**TEXT PROVIDED**

****************************************

This is the point where the penny could perhaps be about to drop i.e. if we can use automation more prevalently in the learning and testing element inside ML models and their augmentations and extensions, then we can use ML to drive ML.
But it won’t be easy. Enterprise software developers are dealing with a Cambrian explosion of hardware backends in the form of chips, clouds, edge devices and so on. Each of these hardware backends - think Nvidia or Intel - have their own specific libraries and frameworks. This issue is compounded by the fact that today, developers have to manually optimise and fine tune ML models for each of these backends.
Luis Ceze is CEO of OctoML. He works alongside co-founder and chief product officer Jason Knight. Both are vocal on the subject of how enterprises can now use Machine Learning (ML) to create better Machine Learning (ML).
Billions of calculations, just one algorithm
The OctoML team argues that the goal of any CIO is to get their AI innovations deployed quickly and cost-effectively. But the reality is that 90 percent of AI and ML applications don’t ever make it to market. The issue today is that ML deployment requires specialised engineering and is compute-heavy, which translates to high cloud costs, or makes them unfit for edge deployment.
“With ML getting more and more popular (in areas including computer vision, NLU/NLP, content generation etc.) the underlying compute power required to do ML is significant. In many cases (consider a big model like GPT-3) developers are doing billions and billions of calculations to get one answer from an algorithm,” said Ceze and Knight.
Built on Apache TVM, OctoML is designed to take the pain out of getting ML models to production by automatically maximising model performance on any hardware and across common ML frameworks like Pytorch, TensorFlow and ONNX serialised models. Once again, it’s all about automating the deployment of the ML model itself.

****************************************

**DATASET EXTRACT**
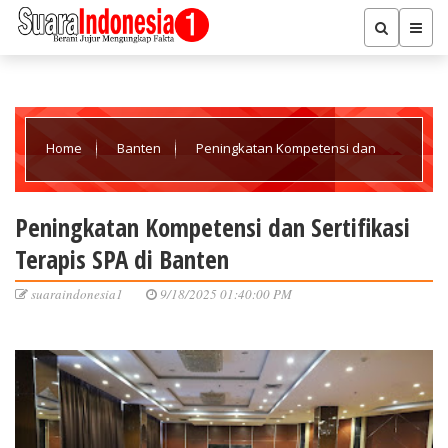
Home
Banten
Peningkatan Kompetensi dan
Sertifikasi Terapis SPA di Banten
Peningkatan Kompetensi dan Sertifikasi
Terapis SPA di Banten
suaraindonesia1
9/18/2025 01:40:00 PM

****************************************

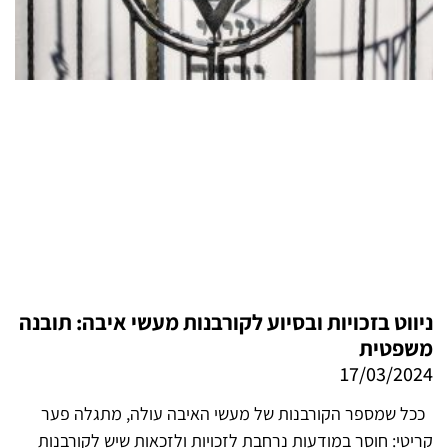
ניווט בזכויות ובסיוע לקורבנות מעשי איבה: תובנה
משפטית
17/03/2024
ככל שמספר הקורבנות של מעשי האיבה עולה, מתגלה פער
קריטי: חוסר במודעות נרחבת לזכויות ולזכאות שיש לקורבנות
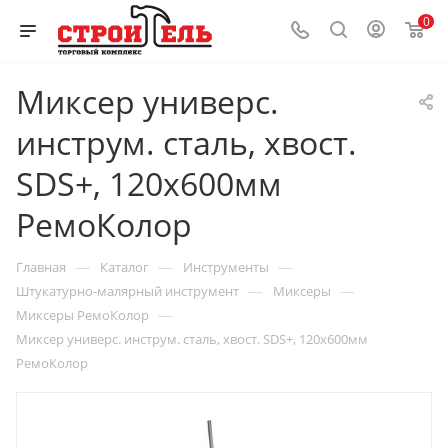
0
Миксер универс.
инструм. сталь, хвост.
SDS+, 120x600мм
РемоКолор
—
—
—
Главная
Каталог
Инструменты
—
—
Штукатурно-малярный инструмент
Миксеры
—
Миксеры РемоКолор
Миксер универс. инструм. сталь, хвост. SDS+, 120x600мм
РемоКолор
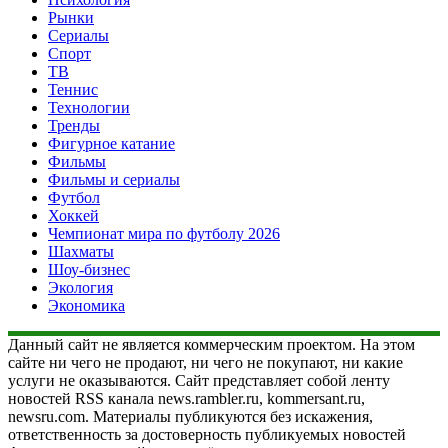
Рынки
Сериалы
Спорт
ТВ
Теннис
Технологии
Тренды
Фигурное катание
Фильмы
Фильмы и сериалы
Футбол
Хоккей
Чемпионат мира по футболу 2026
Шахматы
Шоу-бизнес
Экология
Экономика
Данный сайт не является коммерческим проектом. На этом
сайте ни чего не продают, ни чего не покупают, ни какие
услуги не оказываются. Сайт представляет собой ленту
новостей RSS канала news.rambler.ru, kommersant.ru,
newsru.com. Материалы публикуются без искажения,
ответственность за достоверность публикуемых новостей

****************************************

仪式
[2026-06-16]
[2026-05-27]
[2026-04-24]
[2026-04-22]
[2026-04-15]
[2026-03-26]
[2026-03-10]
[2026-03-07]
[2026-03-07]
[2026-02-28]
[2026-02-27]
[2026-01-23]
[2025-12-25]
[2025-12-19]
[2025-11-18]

****************************************

**TASKS TO COMPLETE**
1. In the article on OctoML, what percentage of AI and ML applications never reach the market?
2. Continue the article on OctoML from its final sentence.

**RESPONSES FOR EACH TASK**
1. 90 percent

2.
The trend for this discussion is widespread. Analyst house Gartner recommends that leaders responsible for infrastructure operations and cloud management should, “Revise monitoring strategies by integrating AIOps platforms as part of the DevOps toolchain to enable automated pattern discovery.”
Testing software, with testing software
Back at GitLab, the company thinks it can see some light at the end of the tunnel. GitLab’s DevSecOps Survey 2021 showed greater use of ML software bots working to build software at its testing phase.
In 2020, just 16% of survey respondents said they had bots auto-testing their code or an AI/ML tool in place to carry out testing procedures. This year, the percentage was just over 41%. All told, 25% of respondents use bots to test their code, 16% use AI/ML to review code before a human sees it and 34% are exploring the idea of AI/Ml but haven’t done anything about it yet.
If enterprise ML models are more prevalently tested automatically, using ML itself to drive the bots that perform the tests, then the decision engines manifesting themselves in the upper tier AI systems being created may possibly be developed faster, at a lower cost and with smarter smartness.